Find the word "hose" in the records and copy every line where it occurs.

§ §

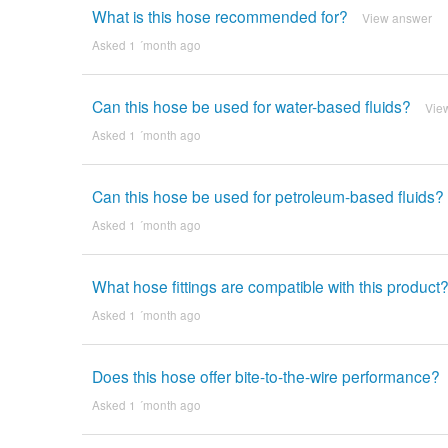
What is this hose recommended for?
View answer
Asked 1 ´month ago
Can this hose be used for water-based fluids?
Vie
Asked 1 ´month ago
Can this hose be used for petroleum-based fluids?
Asked 1 ´month ago
What hose fittings are compatible with this product
Asked 1 ´month ago
Does this hose offer bite-to-the-wire performance?
Asked 1 ´month ago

§ §

Output of the task:
What is this hose recommended for?
Can this hose be used for water-based fluids?
Can this hose be used for petroleum-based fluids?
What hose fittings are compatible with this product
Does this hose offer bite-to-the-wire performance?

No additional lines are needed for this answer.